### PAGE EXTRACT ###

The 2000 Isaacs by-election was held in the Australian electorate of Isaacs in Victoria on 12 August 2000. The by-election was triggered by the death of the sitting member, the Australian Labor Party's Greg Wilton on 14 June 2000. The writ for the by-election was issued on 30 June 2000.

Background
The Labor Party's member for Isaacs, Greg Wilton, committed suicide on 14 June 2000. Wilton's marriage had broken down earlier in the year, and shortly afterwards Victoria Police arrested Wilton after finding him, clearly distressed, with his children in a car in the You Yangs national park. While Wilton's intentions on the day were unclear, unrestrained media coverage of the incident was considered by his colleagues to have contributed to his eventual suicide six weeks later.

###

**WORK TASK:**
According to the by-election article, on what date was the writ for the by-election issued?

### GIVEN ENTRIES ###

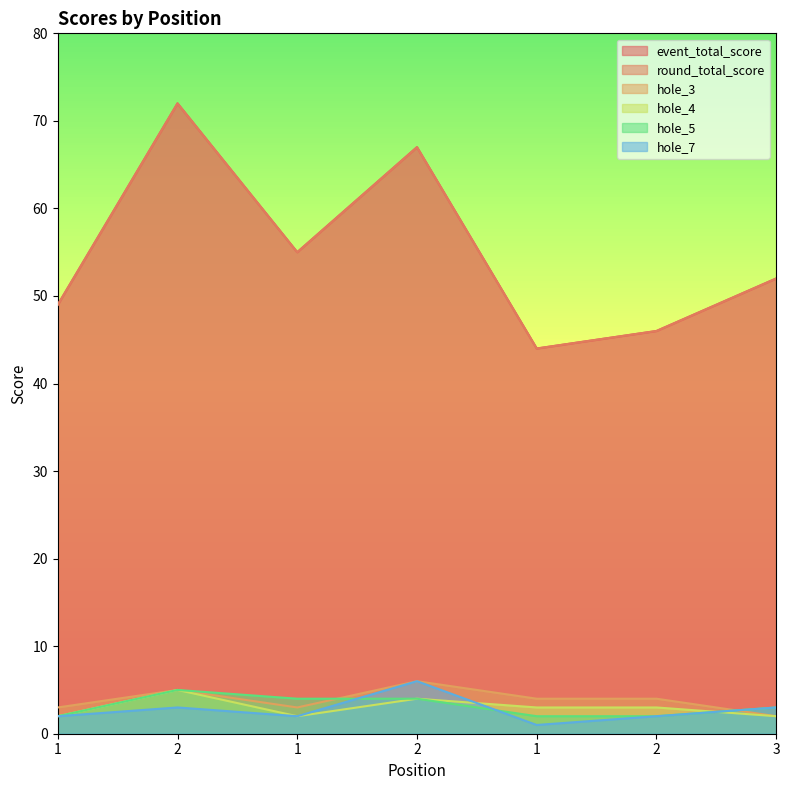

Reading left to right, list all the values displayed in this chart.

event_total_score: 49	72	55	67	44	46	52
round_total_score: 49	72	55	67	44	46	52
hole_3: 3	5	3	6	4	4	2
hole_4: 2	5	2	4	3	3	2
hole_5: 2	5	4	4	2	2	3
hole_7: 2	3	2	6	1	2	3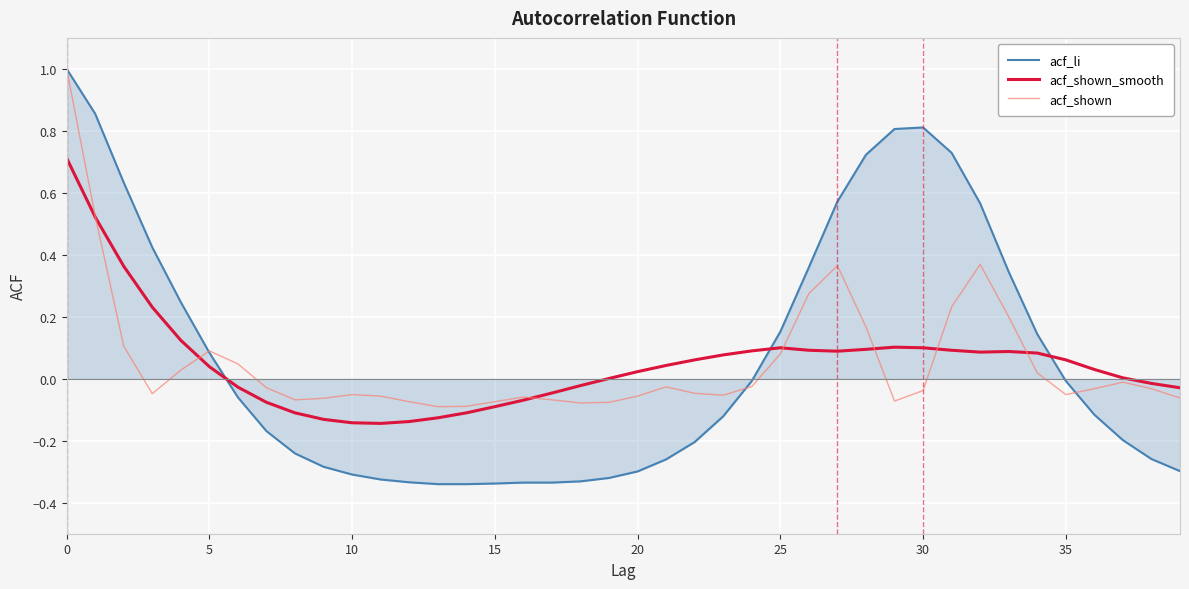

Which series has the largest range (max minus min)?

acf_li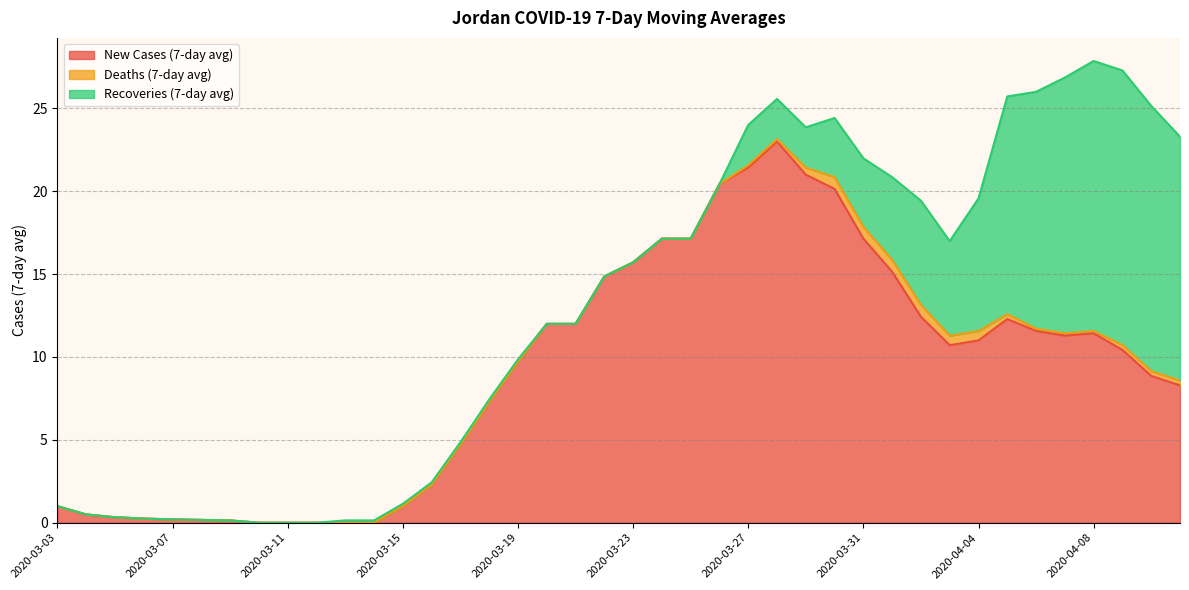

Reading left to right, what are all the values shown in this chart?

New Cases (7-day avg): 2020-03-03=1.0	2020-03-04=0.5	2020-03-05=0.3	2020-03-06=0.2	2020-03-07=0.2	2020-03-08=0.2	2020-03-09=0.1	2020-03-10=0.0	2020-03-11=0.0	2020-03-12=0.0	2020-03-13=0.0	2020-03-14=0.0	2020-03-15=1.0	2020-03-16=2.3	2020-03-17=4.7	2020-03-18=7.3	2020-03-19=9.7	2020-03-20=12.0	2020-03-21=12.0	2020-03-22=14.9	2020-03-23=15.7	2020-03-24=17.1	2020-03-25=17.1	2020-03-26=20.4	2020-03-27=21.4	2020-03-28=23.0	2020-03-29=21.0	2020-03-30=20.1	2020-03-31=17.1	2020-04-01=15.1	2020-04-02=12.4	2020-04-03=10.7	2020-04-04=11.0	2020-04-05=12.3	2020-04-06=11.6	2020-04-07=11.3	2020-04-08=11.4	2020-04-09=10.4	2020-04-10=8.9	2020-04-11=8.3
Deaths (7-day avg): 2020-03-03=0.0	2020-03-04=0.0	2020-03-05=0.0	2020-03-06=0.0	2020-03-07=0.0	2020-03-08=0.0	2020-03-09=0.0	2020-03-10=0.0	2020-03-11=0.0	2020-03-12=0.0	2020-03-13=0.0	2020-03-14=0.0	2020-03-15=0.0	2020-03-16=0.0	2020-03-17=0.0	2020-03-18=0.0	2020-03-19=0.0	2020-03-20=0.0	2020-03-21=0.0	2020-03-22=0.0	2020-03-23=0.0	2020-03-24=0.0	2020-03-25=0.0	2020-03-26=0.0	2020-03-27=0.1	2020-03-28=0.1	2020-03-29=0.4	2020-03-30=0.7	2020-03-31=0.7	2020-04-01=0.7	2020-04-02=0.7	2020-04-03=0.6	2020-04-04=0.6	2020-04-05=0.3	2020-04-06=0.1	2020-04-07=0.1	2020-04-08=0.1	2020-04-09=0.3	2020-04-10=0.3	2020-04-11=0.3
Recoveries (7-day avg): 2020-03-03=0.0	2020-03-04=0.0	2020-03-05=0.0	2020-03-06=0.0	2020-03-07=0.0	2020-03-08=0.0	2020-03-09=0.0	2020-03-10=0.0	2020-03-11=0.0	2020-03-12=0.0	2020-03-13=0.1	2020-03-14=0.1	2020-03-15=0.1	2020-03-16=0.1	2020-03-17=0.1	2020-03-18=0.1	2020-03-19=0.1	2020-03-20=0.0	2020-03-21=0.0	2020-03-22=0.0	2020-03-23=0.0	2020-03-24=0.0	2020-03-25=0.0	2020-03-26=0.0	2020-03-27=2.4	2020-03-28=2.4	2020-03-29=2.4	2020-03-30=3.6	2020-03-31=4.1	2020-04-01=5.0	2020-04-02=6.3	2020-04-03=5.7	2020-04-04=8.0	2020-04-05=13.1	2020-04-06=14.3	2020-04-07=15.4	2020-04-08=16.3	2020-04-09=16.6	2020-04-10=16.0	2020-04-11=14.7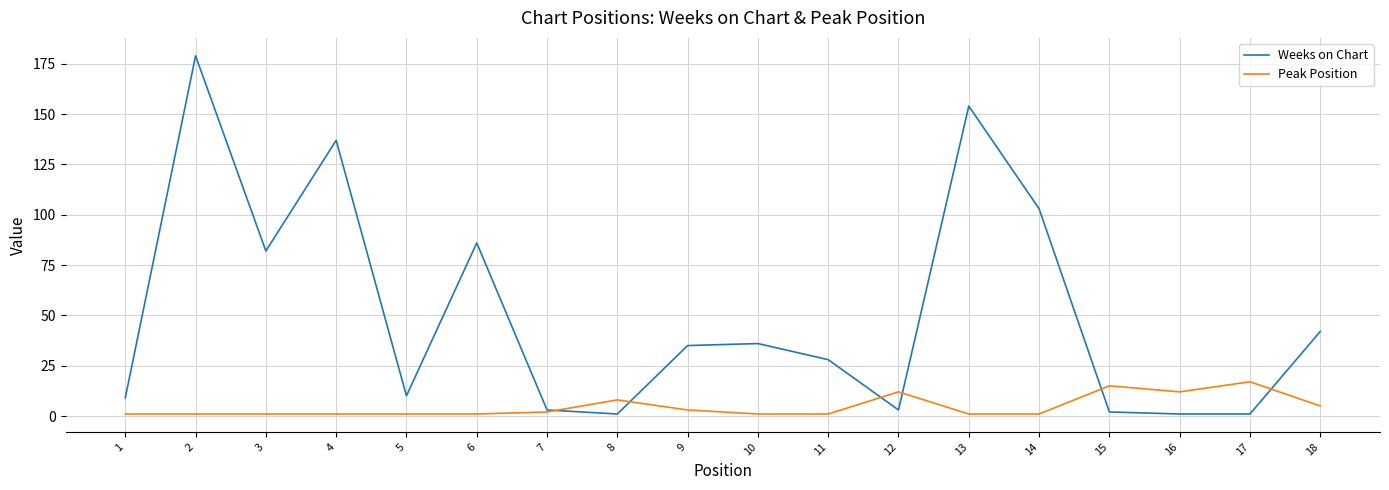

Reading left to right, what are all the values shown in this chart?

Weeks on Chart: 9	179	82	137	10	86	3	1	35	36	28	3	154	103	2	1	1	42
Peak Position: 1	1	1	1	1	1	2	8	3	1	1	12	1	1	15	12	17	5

###

**TASK RESPONSE:**
30 June 2000.